Bénin
Le Bénin a officialisé, lundi, la préparation d’une demande d’extradition visant l’activiste Kemi Seba, interpellé la semaine dernière à Pretoria par la police sud-africaine.
Le procureur spécial de la Cour de répression des infractions économiques et du terrorisme (CRIET), Elonm Mario Metonou, a confirmé que le dossier était en cours de constitution.
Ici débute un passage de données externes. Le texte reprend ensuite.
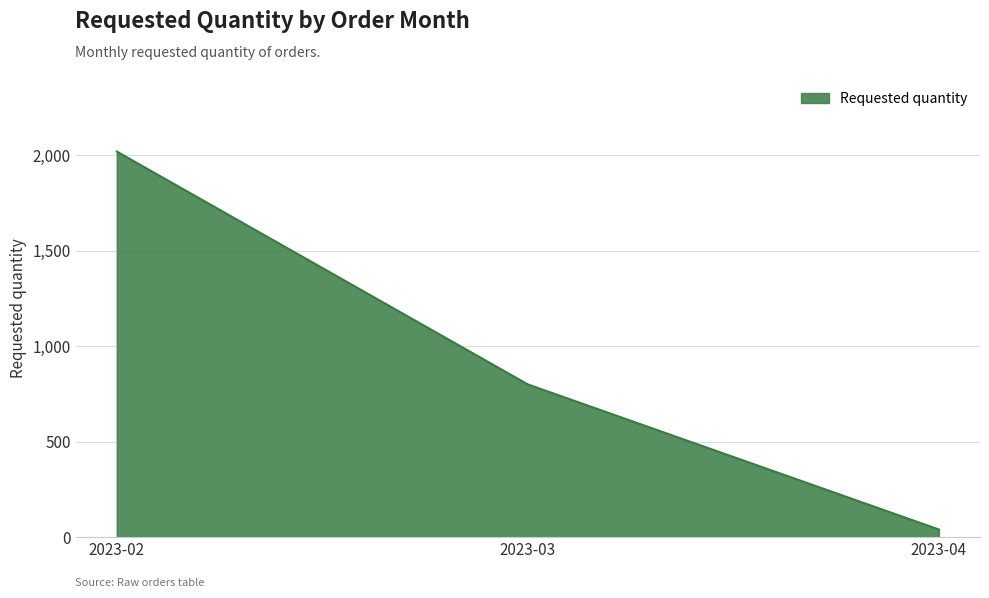

Reading left to right, list all the values displayed in this chart.

2023-02=2020	2023-03=800	2023-04=40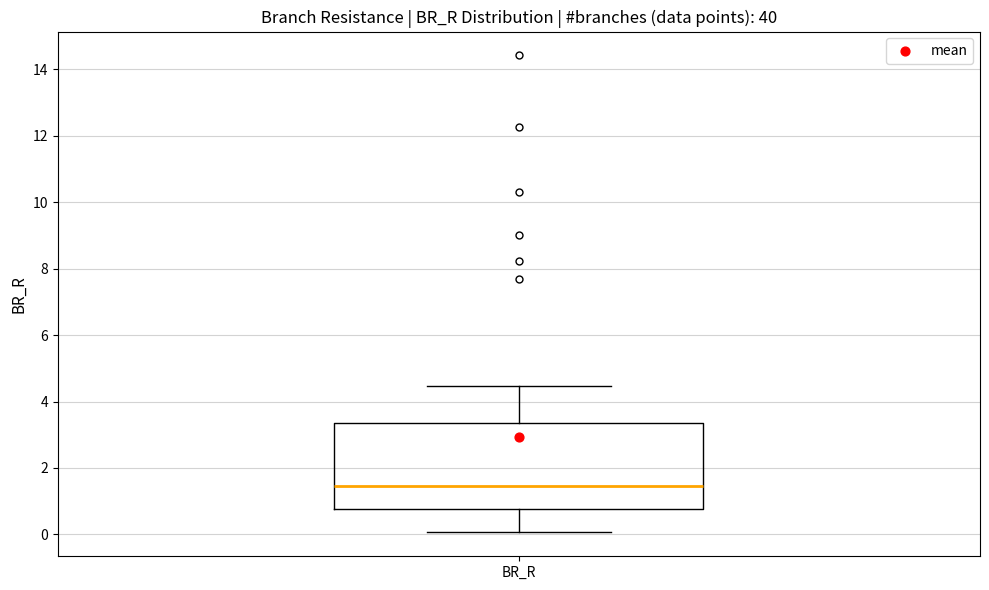

Transcribe this box plot: give where the median line is, the range the box spans, and where the two whiskers end, as read against the y-axis. The values are not printed on the chart, so give them approximately, as read against the axis.

median 1.4, box 0.8 to 3.4, whiskers 0.0 to 4.4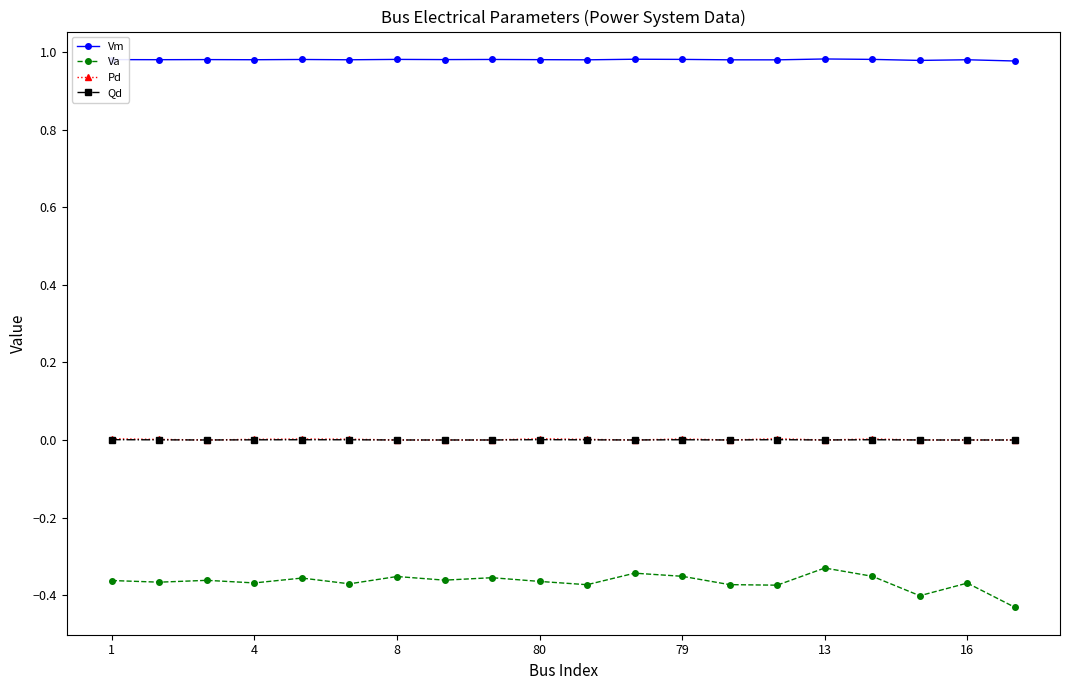

Which series has the largest total across all categories?

Vm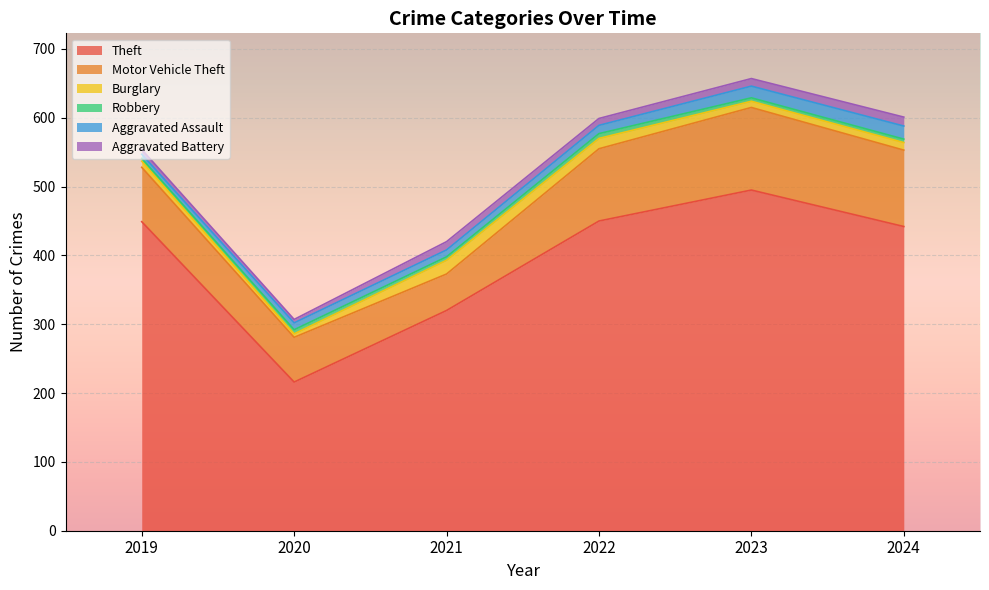

Is it true that Aggravated Battery equals 4 at 2021?

False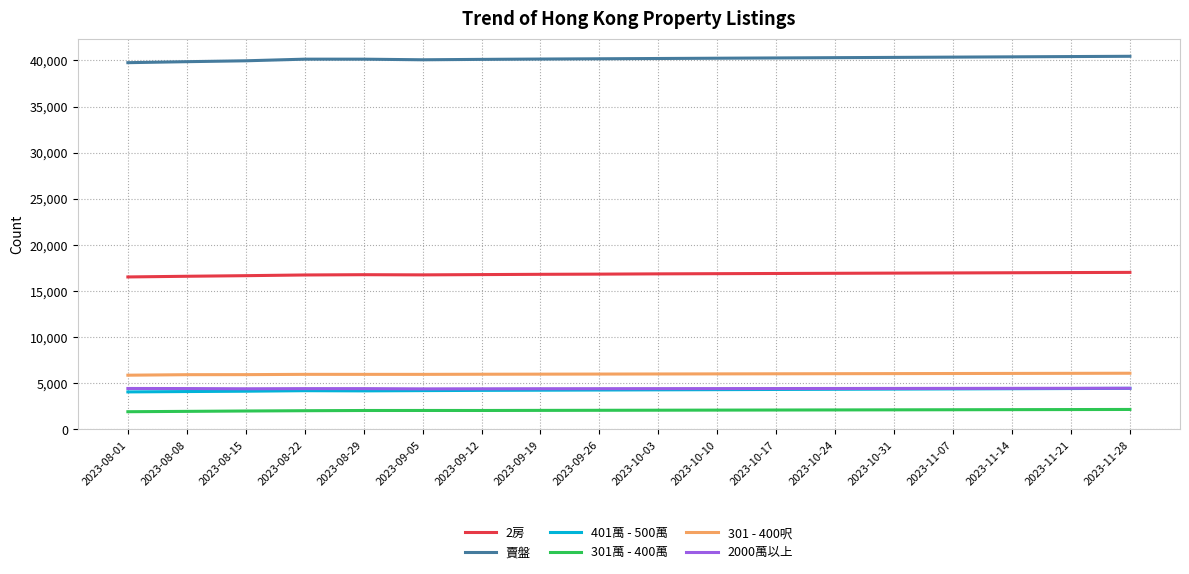

What is the smallest value displayed?

1896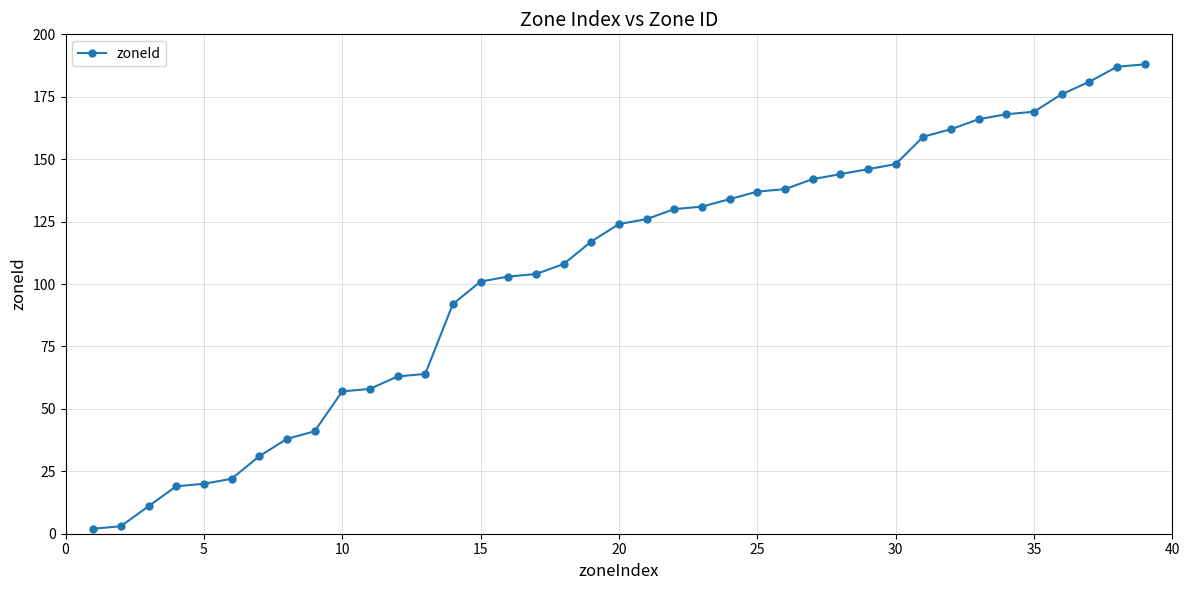

What is the greatest value displayed?

188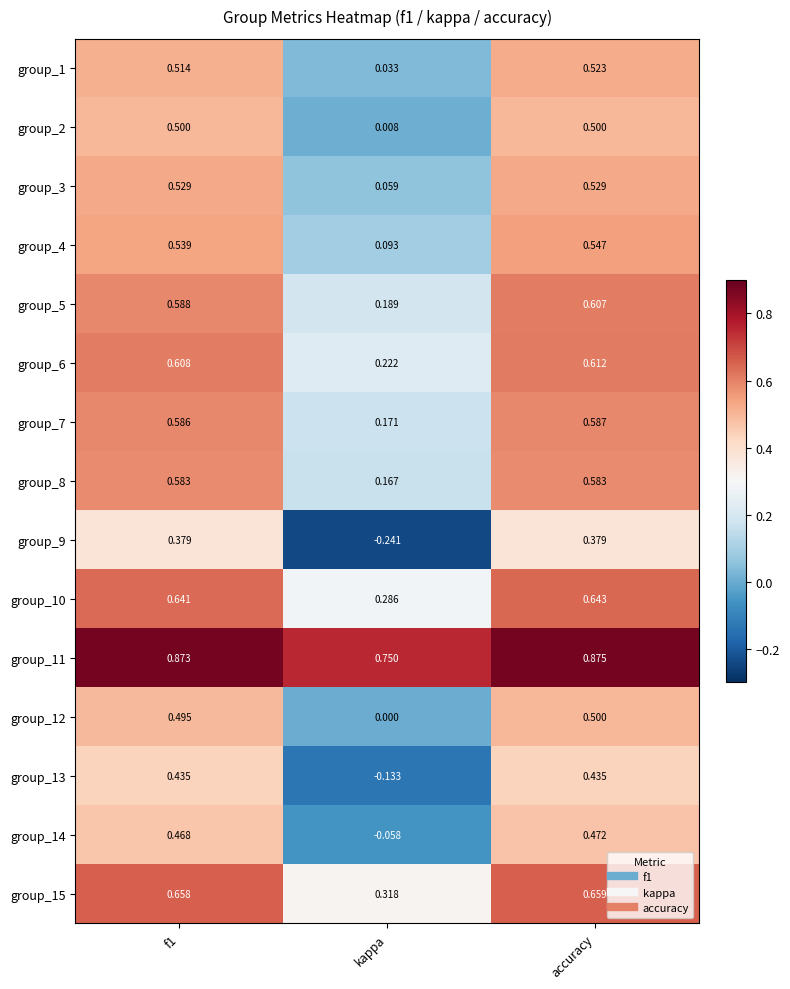

At which label is group_7 closest to 0?

kappa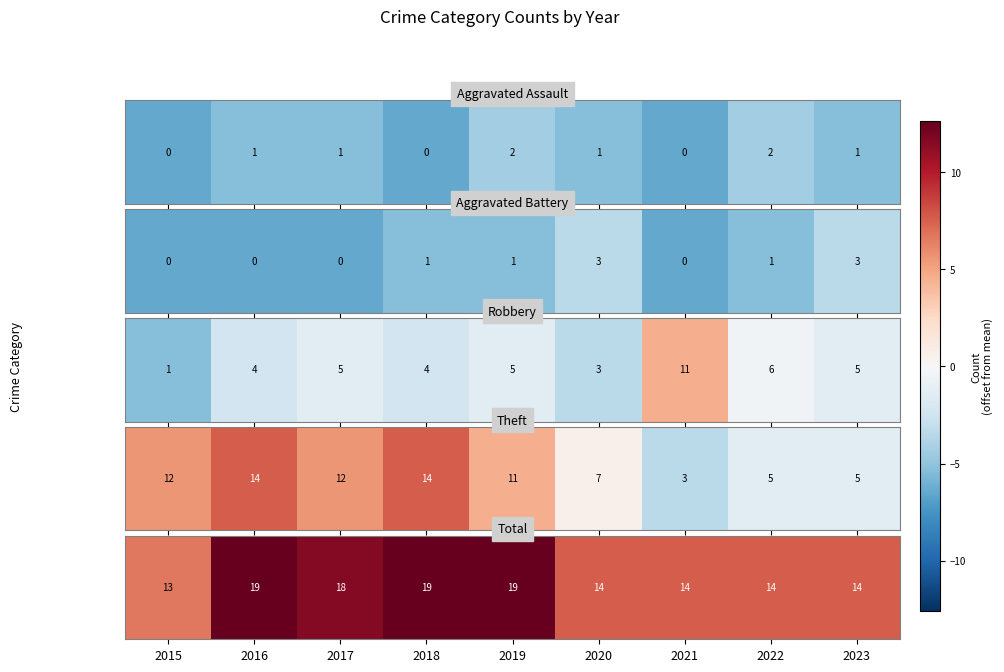

How many data points are less than 7?

1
L'activiste, déjà sous le coup d’un mandat d’arrêt au Bénin pour son implication présumée dans la tentative de coup d’État de décembre, reste en détention en Afrique du Sud, dans l’attente d’une audience sur sa demande de libération sous caution prévue le 29 avril.
Les autorités sud-africaines ont indiqué qu’une procédure d’extradition était en cours sans en préciser l’origine. Le parquet examine également des soupçons de blanchiment d’argent et le statut migratoire de l’activiste, qui aurait dépassé la durée légale de son visa.
Son entourage conteste par ailleurs certaines informations relatives à sa représentation juridique et affirme qu’aucune demande d’asile n’a été déposée, contrairement à ce qu’avait évoqué un avocat sud-africain.
De son vrai nom Stellio Gilles Robert Capo Chichi, Kemi Seba, 44 ans, dispose d’une forte audience en ligne. Déchu de la nationalité française en 2024, il détient un passeport diplomatique nigérien délivré par les autorités issues du coup d’État de 2023.
Fondateur de l’ONG « Urgences panafricanistes », il est connu pour ses positions radicales contre la France et ses prises de position politiques controversées en Afrique de l’Ouest. Opposant déclaré au président béninois Patrice Talon, il a déjà été arrêté à plusieurs reprises dans son pays.